Alioune Diop (1910-1980)

Alioune Diop in Rome, 1959
Image Ownership: Presence Africaine Editions, Fair use image
Alioune Diop in Rome, 1959
“Photo Courtesy of Presence Africaine Editions”

Alioune Diop was the first black francophone publisher and a major figure in the African intellectual movement of the mid-twentieth century. Diop was born in 1910, in Saint-Louis, Senegal, the first son of ten siblings in a Wolof family. His earliest education was in a Koranic school, but he later attended western-oriented educational institutions.

After getting his end of secondary school diploma (Baccalauréat) in 1931 from Lycée Faidherbe in Saint Louis, Diop enrolled in the University of Algiers, Algeria, in October 1933 to study classics.  In 1937 he moved to Paris, France, and enrolled in the Sorbonne University where he cultivated an important network of friendships with many prominent African and non-African intellectuals.

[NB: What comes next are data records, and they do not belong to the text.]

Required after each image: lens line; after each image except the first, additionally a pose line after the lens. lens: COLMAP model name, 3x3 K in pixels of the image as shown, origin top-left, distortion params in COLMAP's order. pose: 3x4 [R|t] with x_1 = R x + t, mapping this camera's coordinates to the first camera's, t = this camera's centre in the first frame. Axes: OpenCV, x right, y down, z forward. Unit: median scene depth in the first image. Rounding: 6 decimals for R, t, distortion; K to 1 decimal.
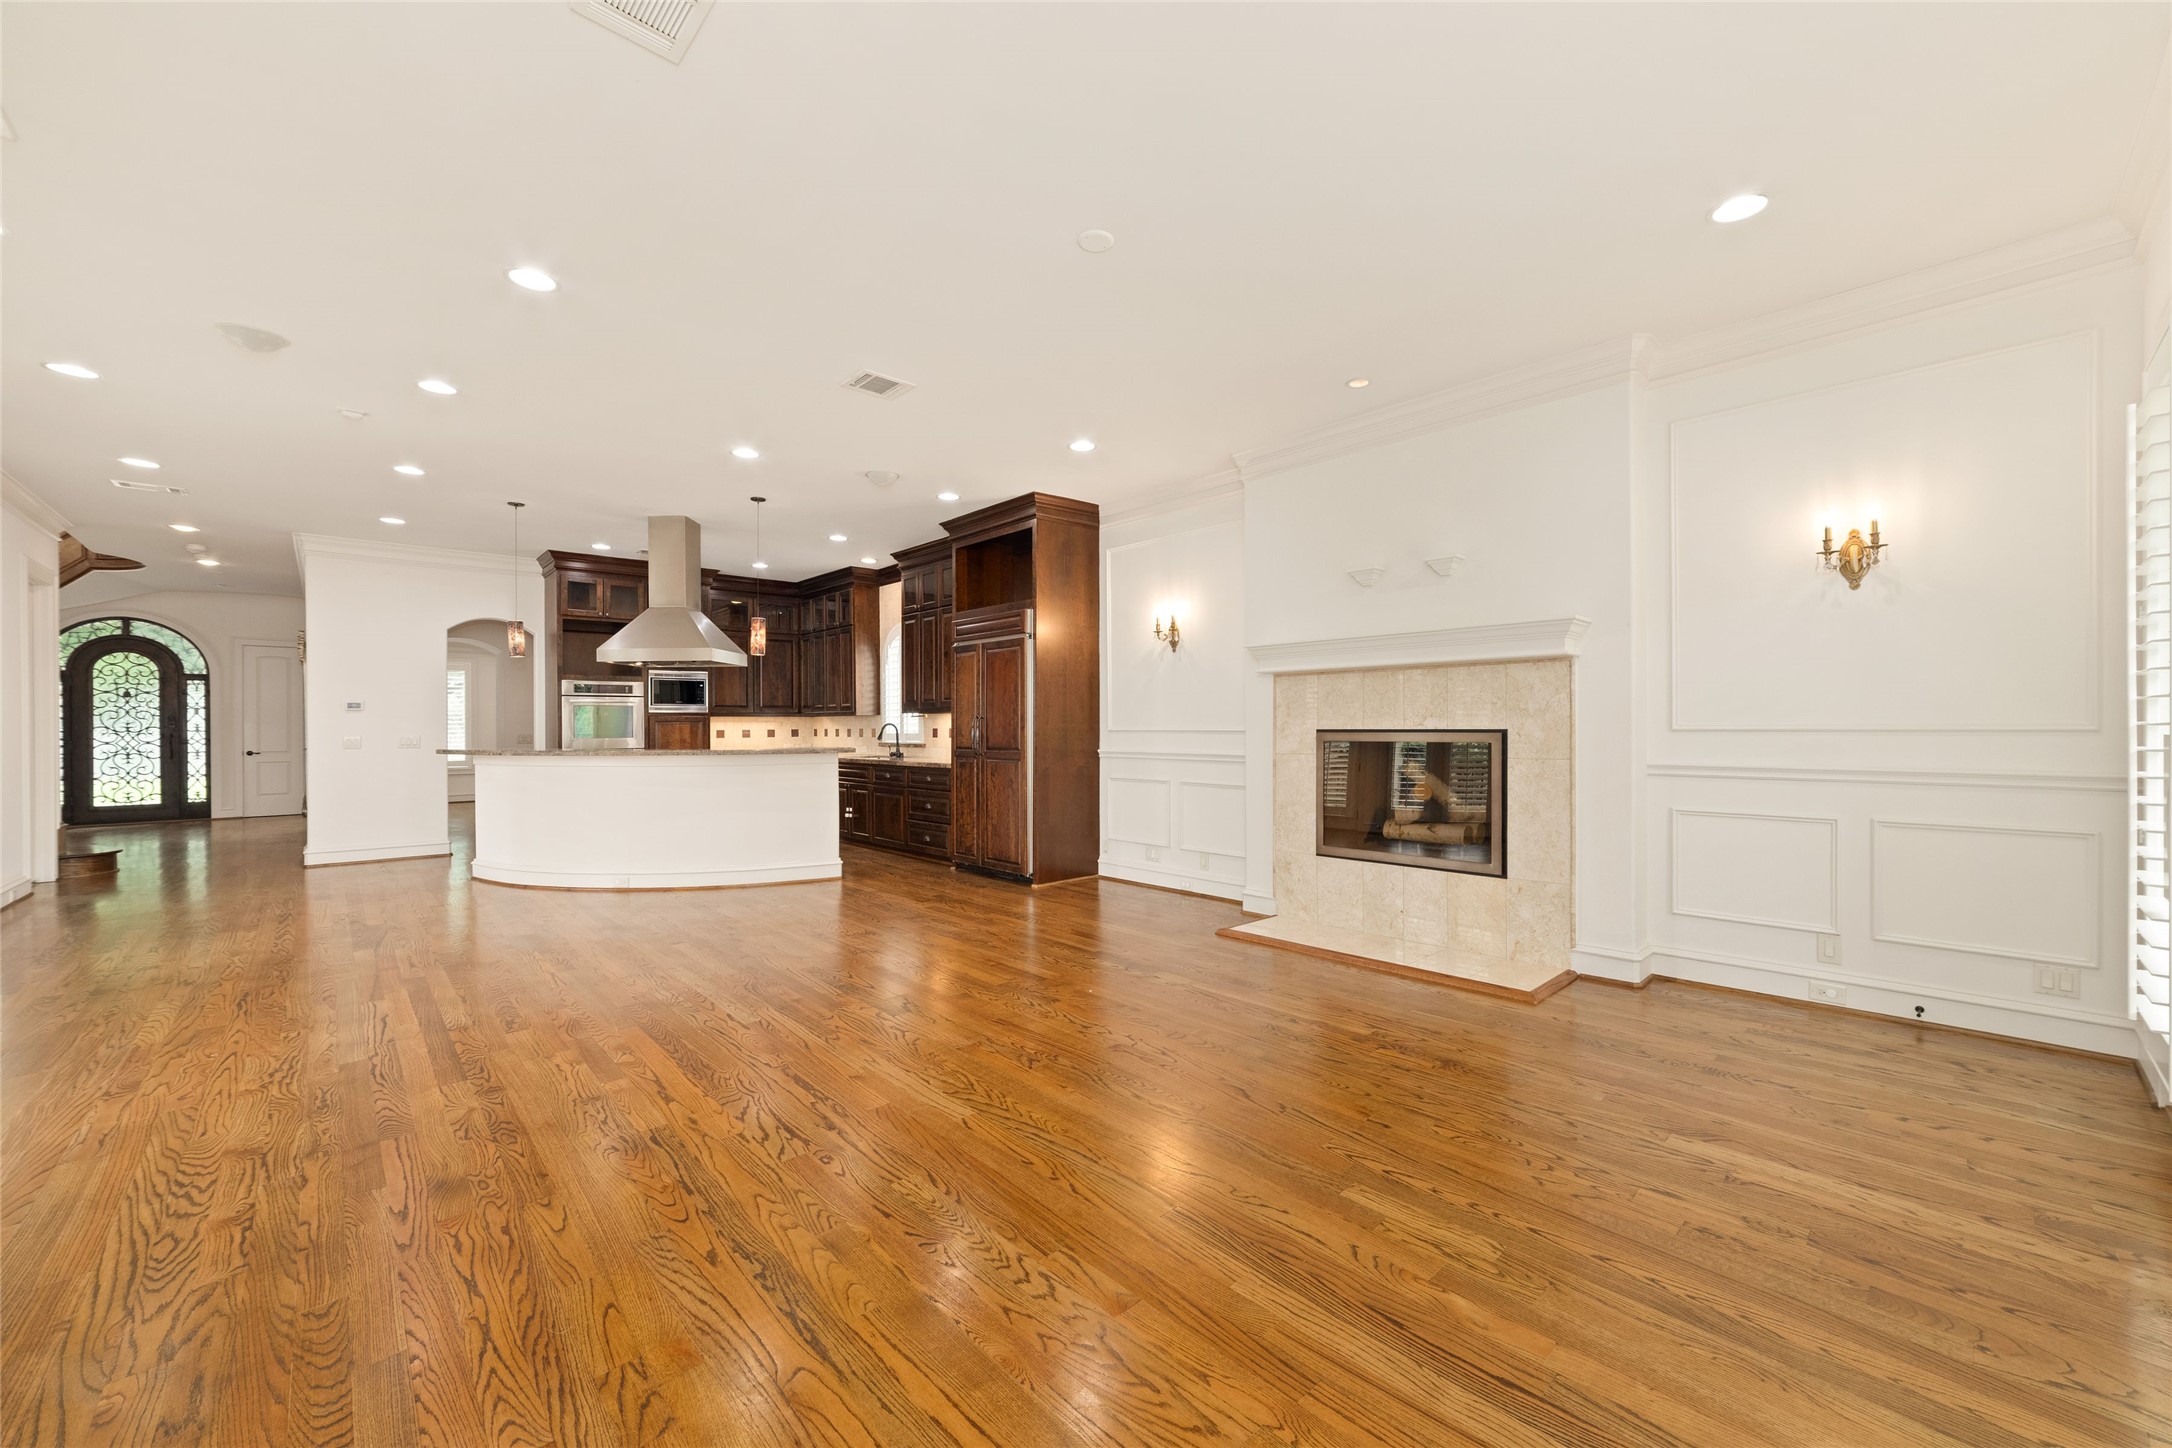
lens RADIAL K [[827.7, 0, 1103.1], [0, 827.7, 734.5], [0, 0, 1]] dist [-0.007868, 0.002620]
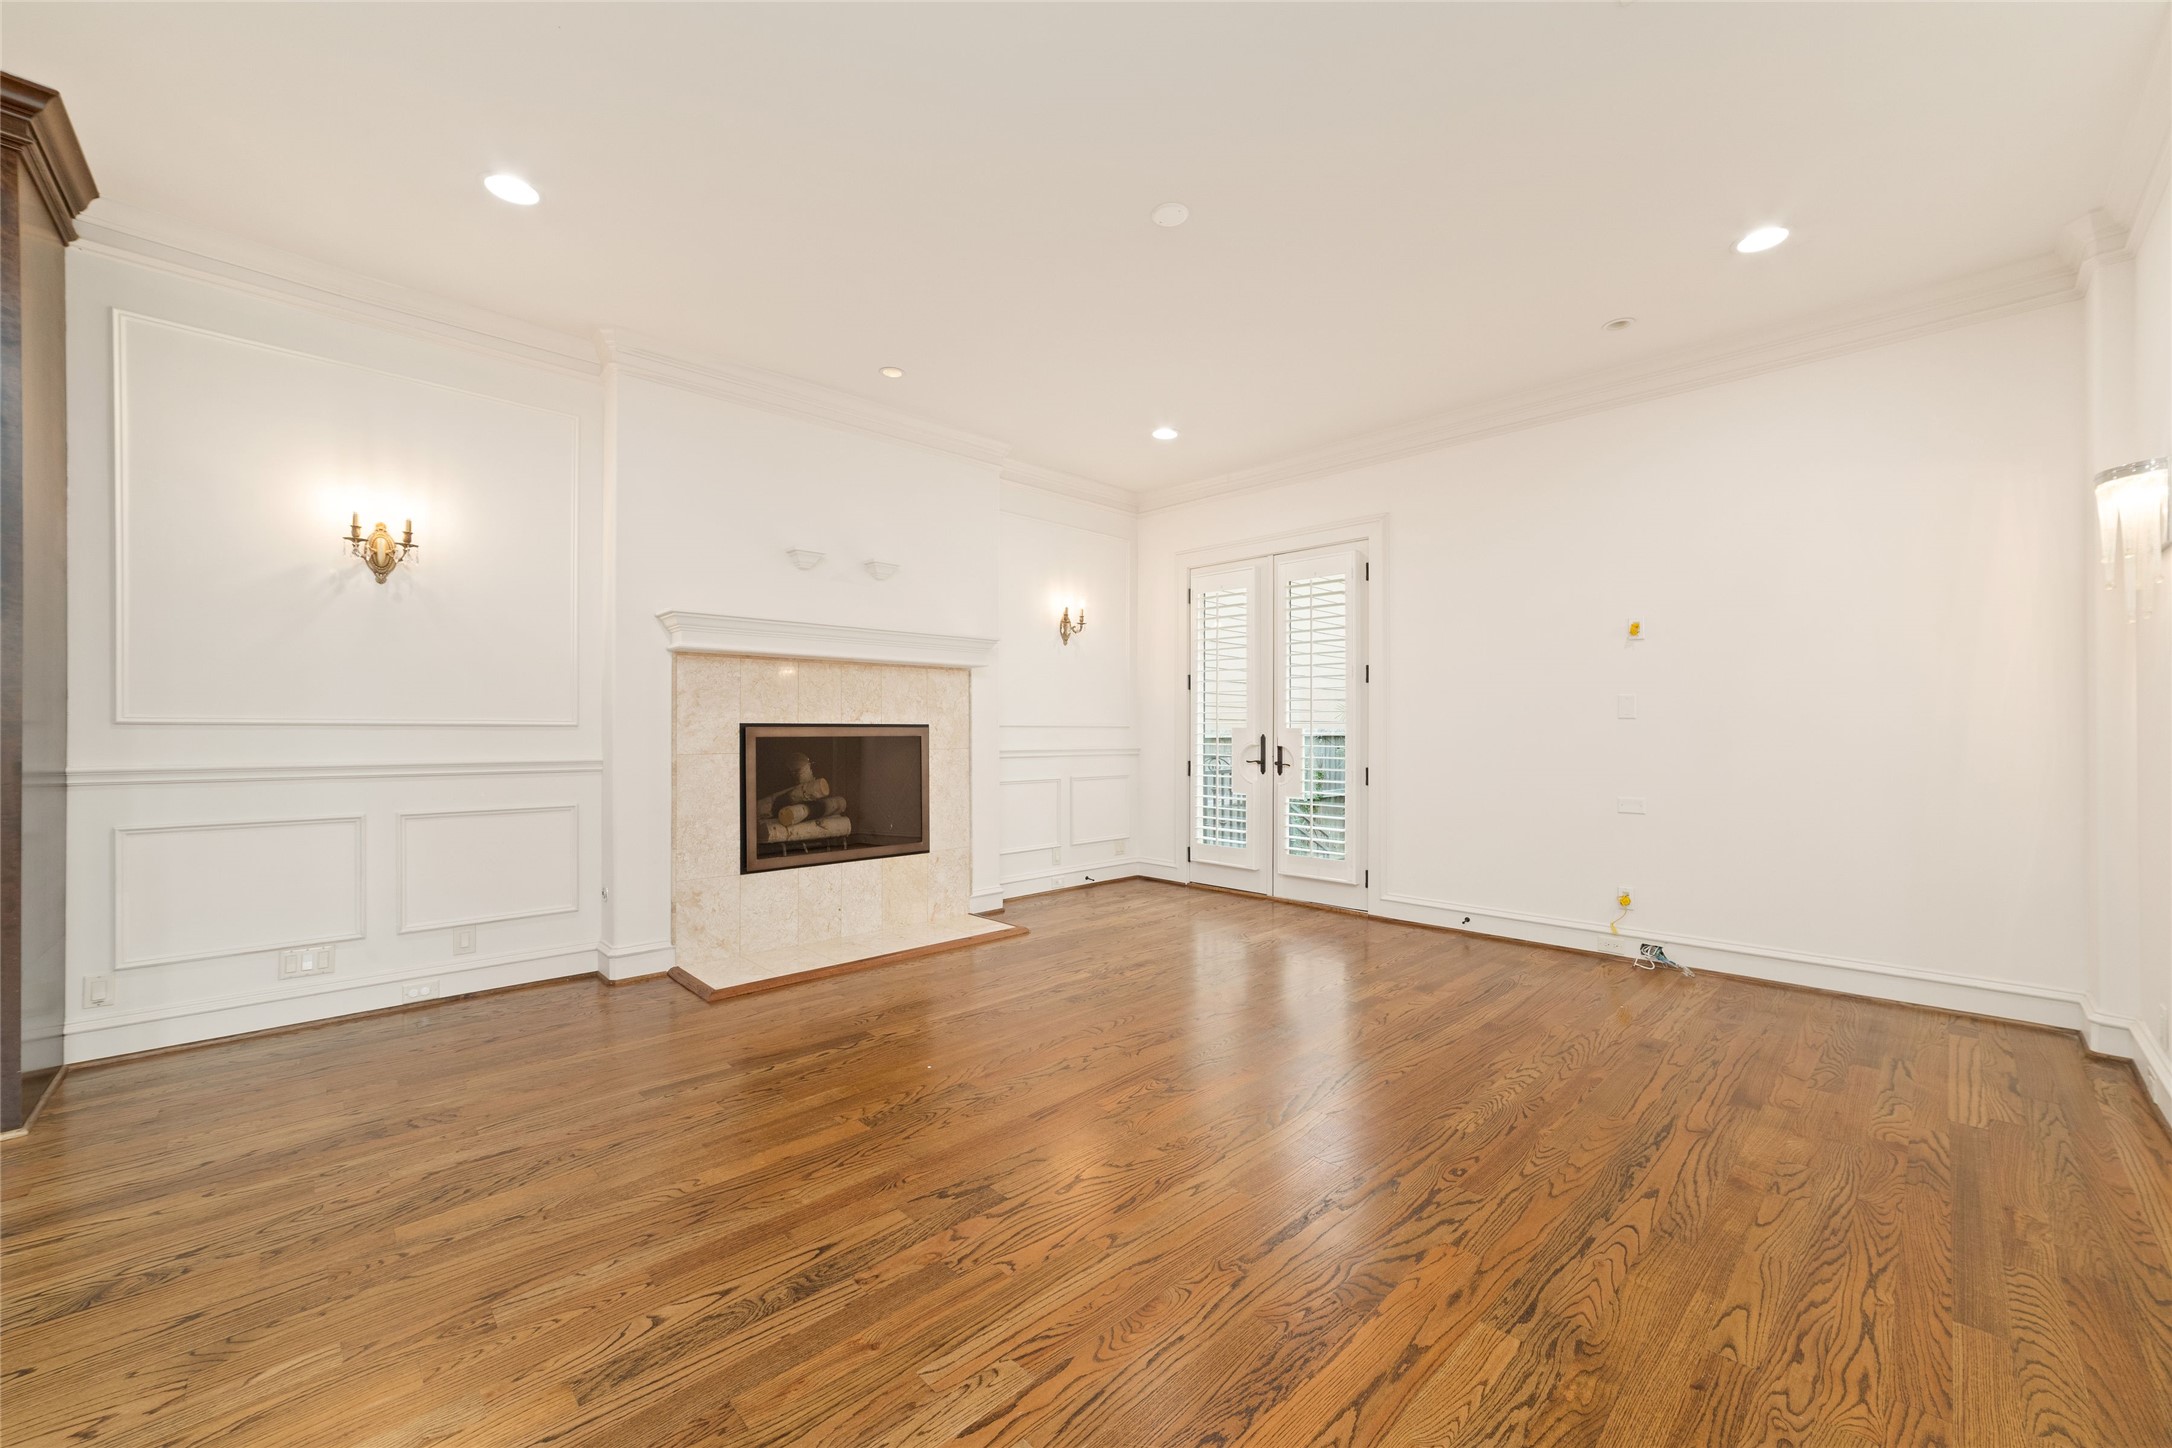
lens RADIAL K [[847.7, 0, 1081.7], [0, 847.7, 728.3], [0, 0, 1]] dist [-0.019580, 0.005515]
pose [[-0.008055, 0.006893, 0.999944, -1.497991], [0.007697, 0.999947, -0.006831, 0.018276], [-0.999938, 0.007641, -0.008107, 1.665538]]
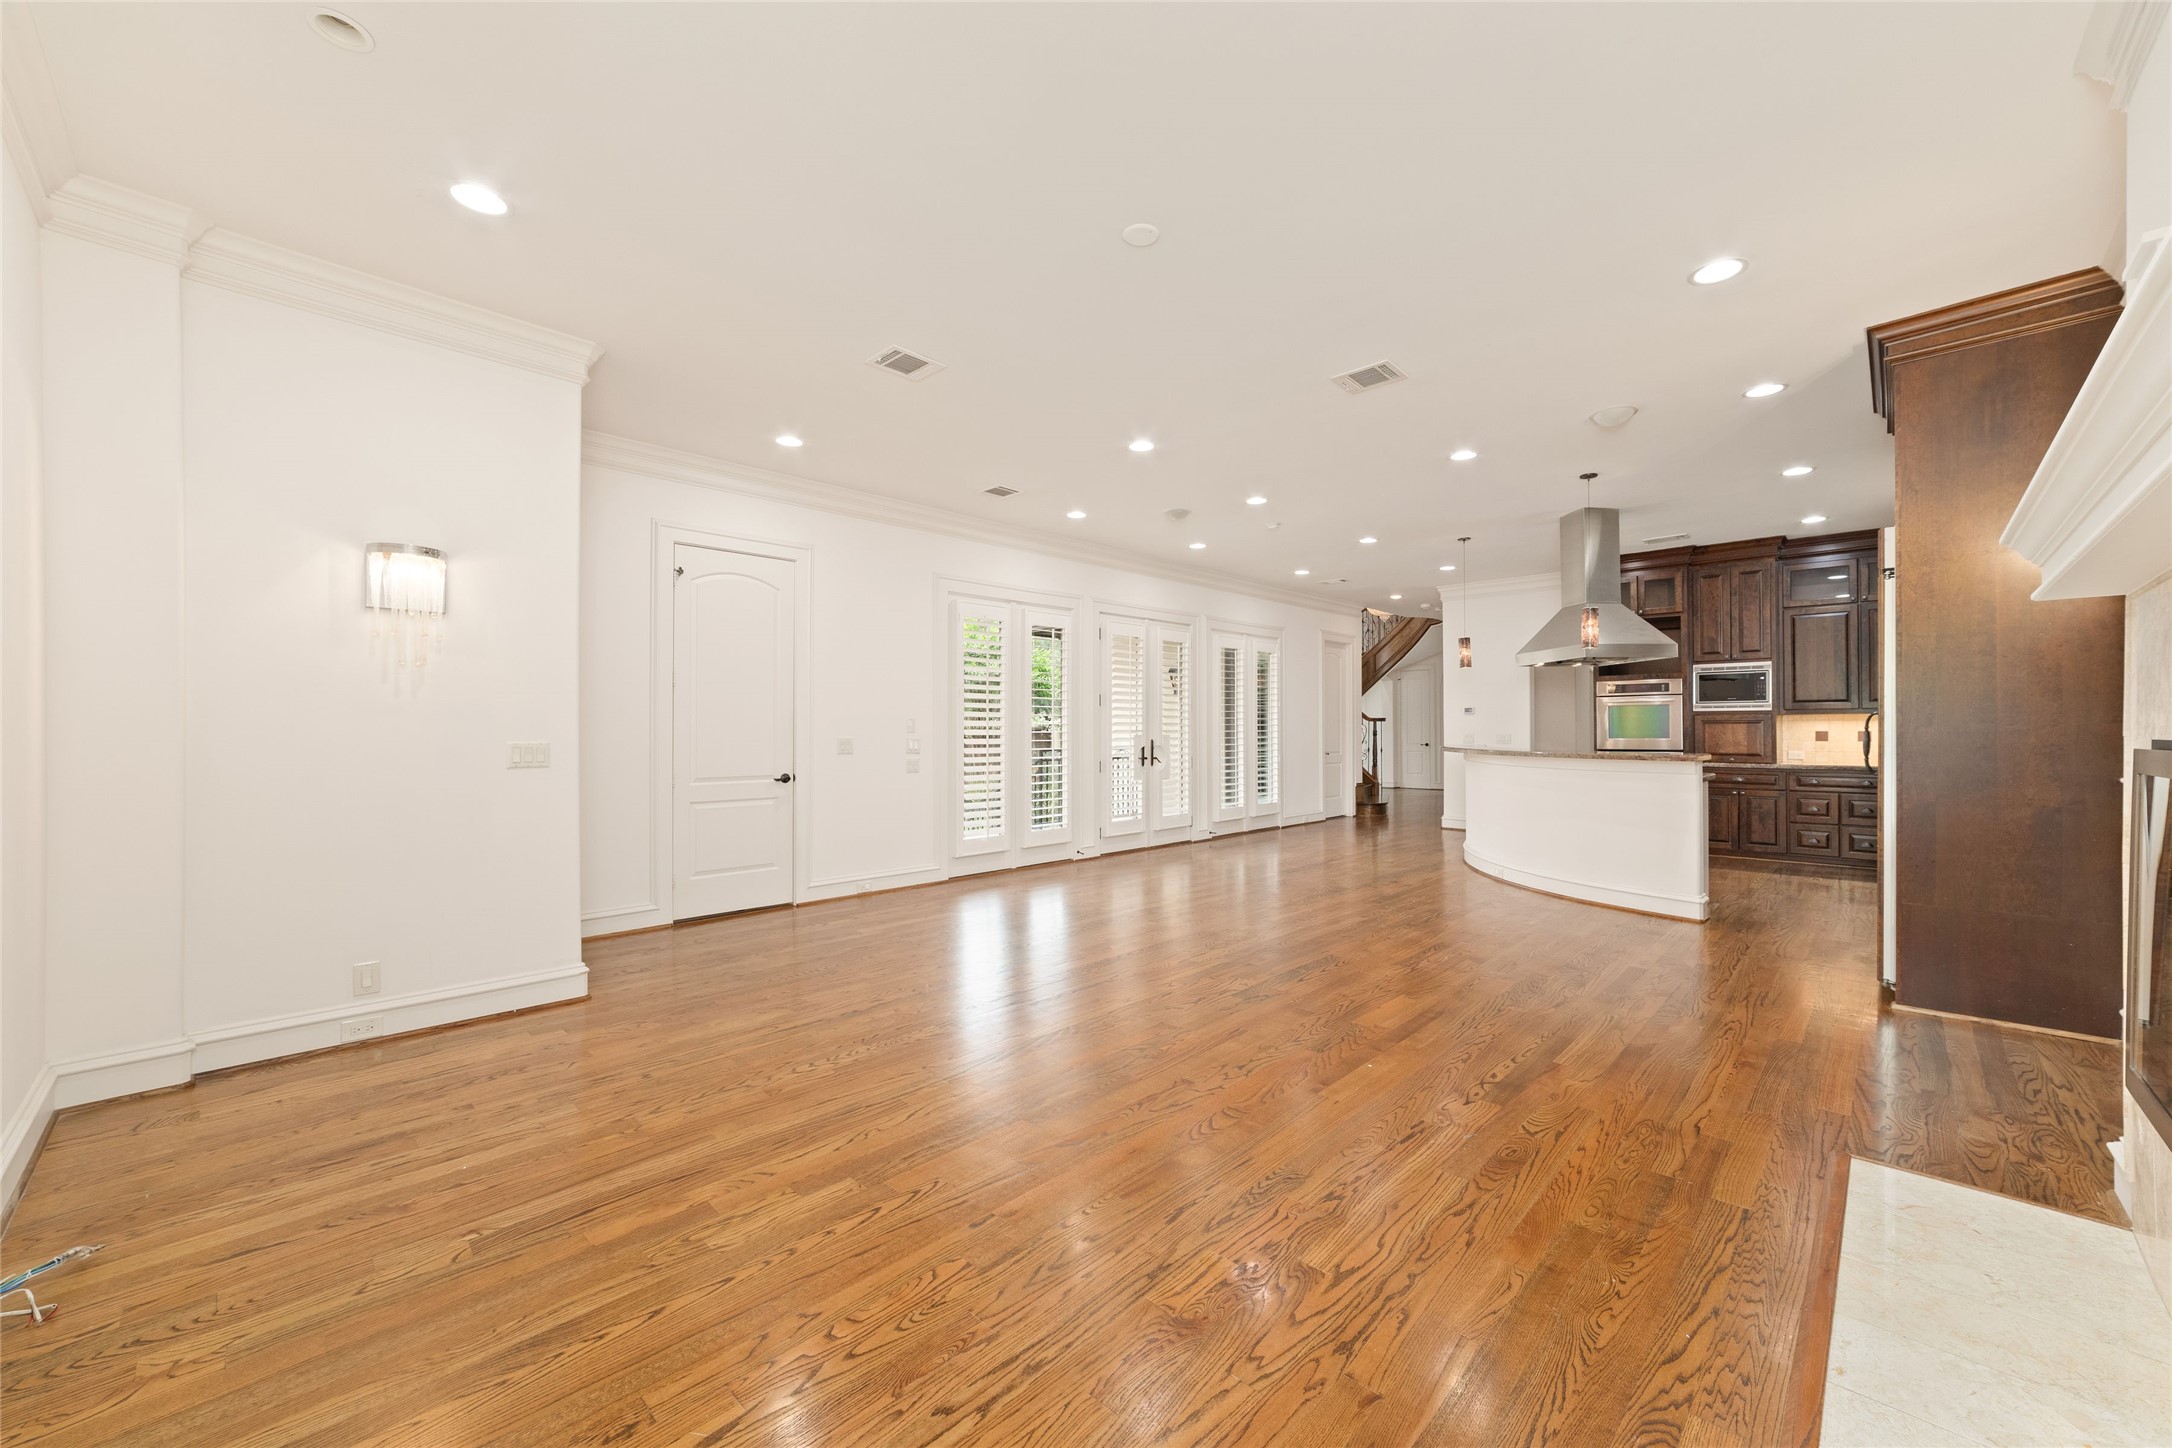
lens RADIAL K [[827.7, 0, 1105.4], [0, 827.7, 726.5], [0, 0, 1]] dist [-0.007868, 0.002620]
pose [[0.060743, -0.000103, -0.998153, 1.450040], [-0.007332, 0.999973, -0.000550, -0.020397], [0.998126, 0.007352, 0.060741, 1.344847]]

In 1944 Diop converted to Catholicism and the following year he married Yandé Christiane.

Diop completed his studies in 1943 and then taught in secondary schools in France before embracing a brief political career as chief of staff of the governor of Francophone West Africa and as a French senator in 1946. He left politics in 1947 and founded Présence Africaine, a journal for the Black World. Diop envisioned Présence Africaine as a literary vehicle providing Africans with a proper knowledge of their history and heritage as well as developing their culture. He saw the journal as a way for Africans to enter modern world debates while allowing non-Africans to view them as future partners, thus generating a lasting fraternity among different peoples. In 1949 he expanded the journal to Présence Africaine Editions, a leading publishing house for African and Diaspora authors.

In 1956 Diop organized the First Congress of Negro Writers and Artists. The conference, which took place in Paris, brought together leading artists and intellectuals from the African continent and from the African Diaspora. The congress condemned racism and affirmed the cultural renaissance of African peoples. The African Society of Culture (SAC) emerged as the most prominent organization set up by the congress.

Diop organized the Second Congress of Negro Writers and Artists in Rome, Italy, in 1959, in order to strengthen the resolutions of the first congress and to call for the solidarity of the black world as African colonies were on the verge of independence.

In 1966, when most African nations had gained their independence, Diop organized the First World Festival of Negro Arts in Dakar, Senegal. He created the Second World Festival of Black-African Arts in Lagos, Nigeria, in 1977. Both festivals aimed at bringing together black artists, writers, and musicians from around the world to encourage collaboration and cultural exchanges and at illustrating the value of the African artistic creation.  It must be especially noted that Diop encouraged both African Muslims and Christians to incorporate the African experience into their respective faiths.

In 1975, Alioune Diop received an honorary doctorate from the University of Lagos, Nigeria. He died five years later, on May 2, 1980, in Paris. At the age of seventy. At the time of his death, he was planning the Third World Festival of Black Arts which never took place. The fiftieth anniversary of Présence Africaine was celebrated at UNESCO in Paris in 1997 and his centenary was celebrated in May 2010 with symposia held in Dakar and in Paris.